▶ What is required
Below are some records; give them all again exactly, but not the pictures.

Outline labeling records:
● ● ●

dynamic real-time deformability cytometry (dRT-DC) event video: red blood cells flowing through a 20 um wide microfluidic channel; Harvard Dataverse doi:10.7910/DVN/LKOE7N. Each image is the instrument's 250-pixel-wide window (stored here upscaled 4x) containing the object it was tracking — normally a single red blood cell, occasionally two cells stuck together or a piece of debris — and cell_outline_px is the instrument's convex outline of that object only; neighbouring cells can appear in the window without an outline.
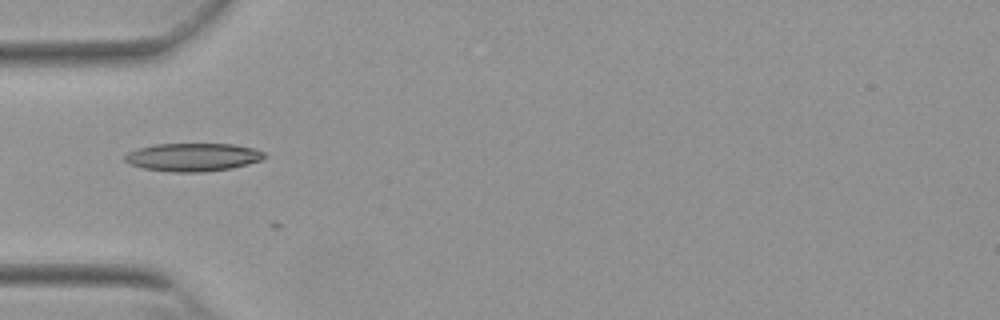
{"species": "Egyptian fruit bat (a non-hibernating species)", "species_latin": "Rousettus aegyptiacus", "temperature_condition": "warm", "stored_images_in_passage": 5, "camera_frame_rate_fps": 3000, "um_per_image_px": 0.085, "animal": {"sex": "female"}, "frame": {"image": 1, "passage_image": 2, "time_ms": 0.333, "image_size_px": [1000, 320], "cell_outline_px": [[268, 156], [264, 160], [232, 168], [200, 172], [172, 172], [144, 168], [128, 164], [124, 160], [124, 156], [128, 152], [140, 148], [156, 144], [236, 144], [252, 148], [264, 152]], "centroid_in_image_um": [16.43, 13.36], "position_along_channel_um": 68.6, "area_um2": 22.95}}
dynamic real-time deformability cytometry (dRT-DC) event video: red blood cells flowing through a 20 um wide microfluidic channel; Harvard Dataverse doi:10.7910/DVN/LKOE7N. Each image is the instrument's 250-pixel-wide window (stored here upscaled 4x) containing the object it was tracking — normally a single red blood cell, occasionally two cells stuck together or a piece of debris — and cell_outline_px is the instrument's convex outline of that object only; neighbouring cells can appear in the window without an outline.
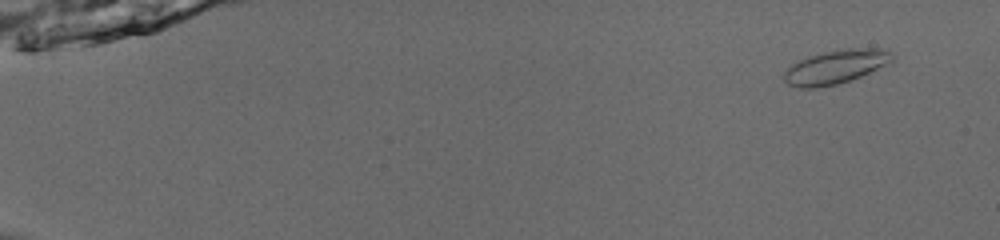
{"species": "common noctule bat (a hibernating species)", "species_latin": "Nyctalus noctula", "temperature_condition": "room temperature", "stored_images_in_passage": 54, "camera_frame_rate_fps": 3000, "um_per_image_px": 0.085, "animal": {"sex": "male", "body_mass_g": 13.0, "forearm_length_mm": 53.1}, "frame": {"image": 1, "passage_image": 5, "time_ms": 1.333, "image_size_px": [1000, 240], "cell_outline_px": [[896, 56], [892, 64], [860, 76], [836, 84], [816, 88], [800, 88], [788, 84], [784, 80], [784, 72], [792, 64], [800, 60], [824, 52], [840, 48], [888, 48]], "centroid_in_image_um": [71.14, 5.66], "position_along_channel_um": 13.9, "area_um2": 21.56}}
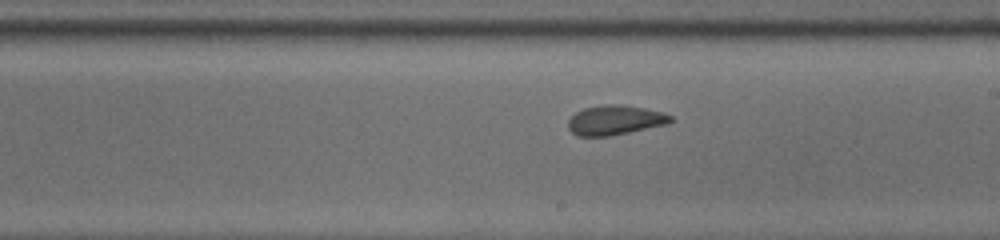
{"frame": {"image": 2, "passage_image": 34, "time_ms": 11.0, "image_size_px": [1000, 240], "cell_outline_px": [[672, 120], [668, 124], [608, 136], [576, 136], [568, 128], [568, 120], [576, 112], [584, 108], [608, 104], [624, 104], [664, 112], [672, 116]], "centroid_in_image_um": [52.28, 10.2], "position_along_channel_um": 236.7, "area_um2": 17.69}}
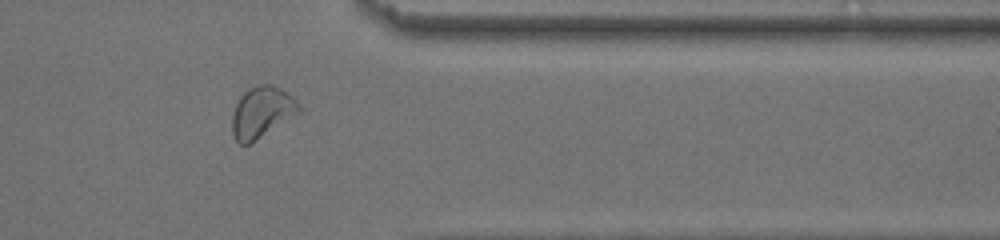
{"frame": {"image": 3, "passage_image": 46, "time_ms": 15.0, "image_size_px": [1000, 240], "cell_outline_px": [[300, 112], [256, 140], [248, 144], [240, 144], [236, 140], [232, 132], [232, 116], [236, 104], [240, 96], [244, 92], [260, 84], [272, 84], [280, 88], [292, 96], [300, 104]], "centroid_in_image_um": [22.25, 9.53], "position_along_channel_um": 389.1, "area_um2": 19.65}, "authors_computed_cell_mechanics": {"area_um2": 19.4786, "velocity_mm_per_s": 3.9268, "shape_relaxation_time_tau1_ms": 5.2658, "shape_relaxation_time_tau2_ms": 0.6858, "deformation_change_tau1": 0.1437, "deformation_change_tau2": 0.0604}}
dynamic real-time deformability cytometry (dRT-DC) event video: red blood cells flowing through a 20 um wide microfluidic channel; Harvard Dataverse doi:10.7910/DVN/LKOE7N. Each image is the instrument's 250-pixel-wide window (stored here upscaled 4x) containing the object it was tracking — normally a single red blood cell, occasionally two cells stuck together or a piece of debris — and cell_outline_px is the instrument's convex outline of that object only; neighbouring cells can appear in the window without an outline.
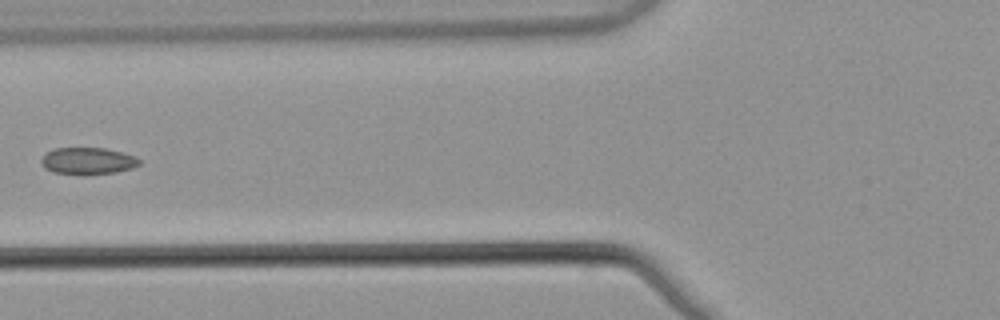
{"species": "common noctule bat (a hibernating species)", "species_latin": "Nyctalus noctula", "temperature_condition": "warm", "stored_images_in_passage": 7, "camera_frame_rate_fps": 3000, "um_per_image_px": 0.085, "animal": {"sex": "male", "body_mass_g": 21.5, "forearm_length_mm": 52.0}, "frame": {"image": 1, "passage_image": 6, "time_ms": 1.667, "image_size_px": [1000, 320], "cell_outline_px": [[140, 164], [132, 168], [116, 172], [84, 176], [52, 172], [44, 168], [40, 160], [48, 152], [56, 148], [104, 148], [136, 156], [140, 160]], "centroid_in_image_um": [7.46, 13.7], "position_along_channel_um": 118.3, "area_um2": 15.55}}
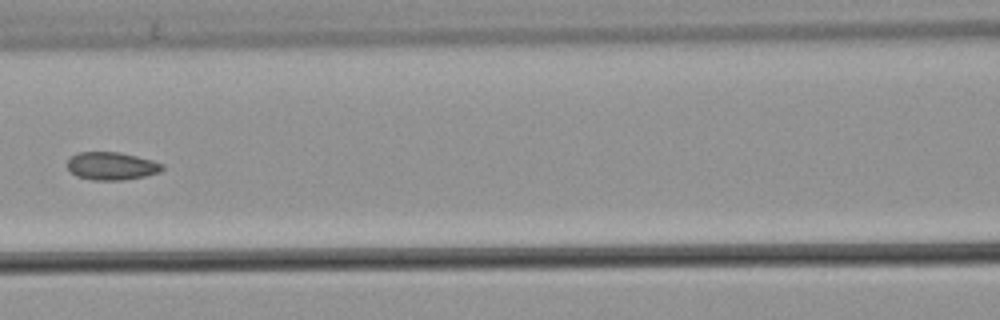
{"frame": {"image": 2, "passage_image": 7, "time_ms": 2.0, "image_size_px": [1000, 320], "cell_outline_px": [[164, 168], [160, 172], [144, 176], [124, 180], [92, 180], [76, 176], [68, 168], [68, 160], [76, 152], [120, 152], [152, 160], [164, 164]], "centroid_in_image_um": [9.5, 14.11], "position_along_channel_um": 157.1, "area_um2": 15.43}}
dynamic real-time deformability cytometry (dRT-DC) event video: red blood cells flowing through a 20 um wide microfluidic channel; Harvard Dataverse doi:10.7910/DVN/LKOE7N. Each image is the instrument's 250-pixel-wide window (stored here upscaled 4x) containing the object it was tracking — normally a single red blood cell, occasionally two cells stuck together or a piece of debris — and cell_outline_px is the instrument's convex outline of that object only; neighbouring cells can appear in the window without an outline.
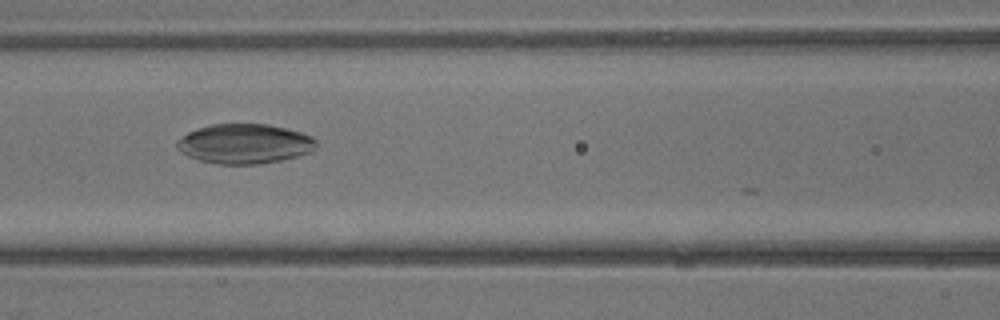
{"species": "common noctule bat (a hibernating species)", "species_latin": "Nyctalus noctula", "temperature_condition": "warm", "stored_images_in_passage": 15, "camera_frame_rate_fps": 3000, "um_per_image_px": 0.085, "animal": {"sex": "male", "body_mass_g": 13.3}, "frame": {"image": 1, "passage_image": 12, "time_ms": 3.667, "image_size_px": [1000, 320], "cell_outline_px": [[316, 148], [308, 152], [296, 156], [280, 160], [256, 164], [216, 164], [200, 160], [188, 156], [180, 152], [176, 148], [176, 140], [188, 132], [196, 128], [212, 124], [264, 124], [284, 128], [300, 132], [312, 136], [316, 140]], "centroid_in_image_um": [20.74, 12.22], "position_along_channel_um": 145.9, "area_um2": 32.14}}
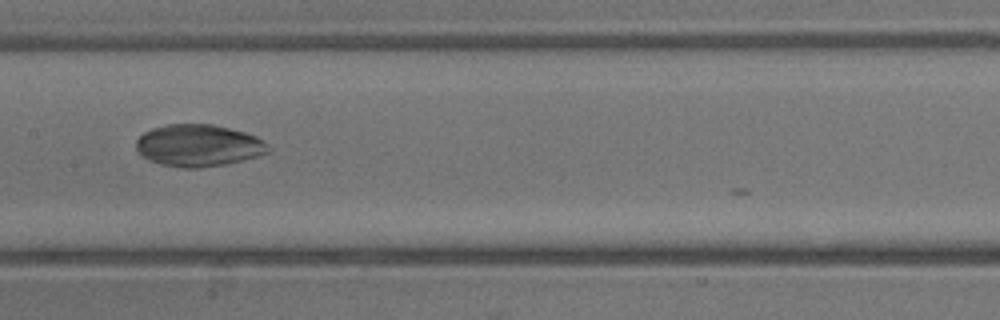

● ● ●

▶ Solution below
dynamic real-time deformability cytometry (dRT-DC) event video: red blood cells flowing through a 20 um wide microfluidic channel; Harvard Dataverse doi:10.7910/DVN/LKOE7N. Each image is the instrument's 250-pixel-wide window (stored here upscaled 4x) containing the object it was tracking — normally a single red blood cell, occasionally two cells stuck together or a piece of debris — and cell_outline_px is the instrument's convex outline of that object only; neighbouring cells can appear in the window without an outline.
{"species": "Egyptian fruit bat (a non-hibernating species)", "species_latin": "Rousettus aegyptiacus", "temperature_condition": "warm", "stored_images_in_passage": 5, "camera_frame_rate_fps": 3000, "um_per_image_px": 0.085, "animal": {"sex": "female"}, "frame": {"image": 1, "passage_image": 2, "time_ms": 0.333, "image_size_px": [1000, 320], "cell_outline_px": [[268, 156], [264, 160], [232, 168], [200, 172], [172, 172], [144, 168], [128, 164], [124, 160], [124, 156], [128, 152], [140, 148], [156, 144], [236, 144], [252, 148], [264, 152]], "centroid_in_image_um": [16.43, 13.36], "position_along_channel_um": 68.6, "area_um2": 22.95}}
dynamic real-time deformability cytometry (dRT-DC) event video: red blood cells flowing through a 20 um wide microfluidic channel; Harvard Dataverse doi:10.7910/DVN/LKOE7N. Each image is the instrument's 250-pixel-wide window (stored here upscaled 4x) containing the object it was tracking — normally a single red blood cell, occasionally two cells stuck together or a piece of debris — and cell_outline_px is the instrument's convex outline of that object only; neighbouring cells can appear in the window without an outline.
{"species": "common noctule bat (a hibernating species)", "species_latin": "Nyctalus noctula", "temperature_condition": "room temperature", "stored_images_in_passage": 54, "camera_frame_rate_fps": 3000, "um_per_image_px": 0.085, "animal": {"sex": "male", "body_mass_g": 13.0, "forearm_length_mm": 53.1}, "frame": {"image": 1, "passage_image": 5, "time_ms": 1.333, "image_size_px": [1000, 240], "cell_outline_px": [[896, 56], [892, 64], [860, 76], [836, 84], [816, 88], [800, 88], [788, 84], [784, 80], [784, 72], [792, 64], [800, 60], [824, 52], [840, 48], [888, 48]], "centroid_in_image_um": [71.14, 5.66], "position_along_channel_um": 13.9, "area_um2": 21.56}}
{"frame": {"image": 2, "passage_image": 34, "time_ms": 11.0, "image_size_px": [1000, 240], "cell_outline_px": [[672, 120], [668, 124], [608, 136], [576, 136], [568, 128], [568, 120], [576, 112], [584, 108], [608, 104], [624, 104], [664, 112], [672, 116]], "centroid_in_image_um": [52.28, 10.2], "position_along_channel_um": 236.7, "area_um2": 17.69}}
{"frame": {"image": 3, "passage_image": 46, "time_ms": 15.0, "image_size_px": [1000, 240], "cell_outline_px": [[300, 112], [256, 140], [248, 144], [240, 144], [236, 140], [232, 132], [232, 116], [236, 104], [240, 96], [244, 92], [260, 84], [272, 84], [280, 88], [292, 96], [300, 104]], "centroid_in_image_um": [22.25, 9.53], "position_along_channel_um": 389.1, "area_um2": 19.65}, "authors_computed_cell_mechanics": {"area_um2": 19.4786, "velocity_mm_per_s": 3.9268, "shape_relaxation_time_tau1_ms": 5.2658, "shape_relaxation_time_tau2_ms": 0.6858, "deformation_change_tau1": 0.1437, "deformation_change_tau2": 0.0604}}
dynamic real-time deformability cytometry (dRT-DC) event video: red blood cells flowing through a 20 um wide microfluidic channel; Harvard Dataverse doi:10.7910/DVN/LKOE7N. Each image is the instrument's 250-pixel-wide window (stored here upscaled 4x) containing the object it was tracking — normally a single red blood cell, occasionally two cells stuck together or a piece of debris — and cell_outline_px is the instrument's convex outline of that object only; neighbouring cells can appear in the window without an outline.
{"species": "common noctule bat (a hibernating species)", "species_latin": "Nyctalus noctula", "temperature_condition": "warm", "stored_images_in_passage": 7, "camera_frame_rate_fps": 3000, "um_per_image_px": 0.085, "animal": {"sex": "male", "body_mass_g": 21.5, "forearm_length_mm": 52.0}, "frame": {"image": 1, "passage_image": 6, "time_ms": 1.667, "image_size_px": [1000, 320], "cell_outline_px": [[140, 164], [132, 168], [116, 172], [84, 176], [52, 172], [44, 168], [40, 160], [48, 152], [56, 148], [104, 148], [136, 156], [140, 160]], "centroid_in_image_um": [7.46, 13.7], "position_along_channel_um": 118.3, "area_um2": 15.55}}
{"frame": {"image": 2, "passage_image": 7, "time_ms": 2.0, "image_size_px": [1000, 320], "cell_outline_px": [[164, 168], [160, 172], [144, 176], [124, 180], [92, 180], [76, 176], [68, 168], [68, 160], [76, 152], [120, 152], [152, 160], [164, 164]], "centroid_in_image_um": [9.5, 14.11], "position_along_channel_um": 157.1, "area_um2": 15.43}}
dynamic real-time deformability cytometry (dRT-DC) event video: red blood cells flowing through a 20 um wide microfluidic channel; Harvard Dataverse doi:10.7910/DVN/LKOE7N. Each image is the instrument's 250-pixel-wide window (stored here upscaled 4x) containing the object it was tracking — normally a single red blood cell, occasionally two cells stuck together or a piece of debris — and cell_outline_px is the instrument's convex outline of that object only; neighbouring cells can appear in the window without an outline.
{"species": "common noctule bat (a hibernating species)", "species_latin": "Nyctalus noctula", "temperature_condition": "warm", "stored_images_in_passage": 15, "camera_frame_rate_fps": 3000, "um_per_image_px": 0.085, "animal": {"sex": "male", "body_mass_g": 13.3}, "frame": {"image": 1, "passage_image": 12, "time_ms": 3.667, "image_size_px": [1000, 320], "cell_outline_px": [[316, 148], [308, 152], [296, 156], [280, 160], [256, 164], [216, 164], [200, 160], [188, 156], [180, 152], [176, 148], [176, 140], [188, 132], [196, 128], [212, 124], [264, 124], [284, 128], [300, 132], [312, 136], [316, 140]], "centroid_in_image_um": [20.74, 12.22], "position_along_channel_um": 145.9, "area_um2": 32.14}}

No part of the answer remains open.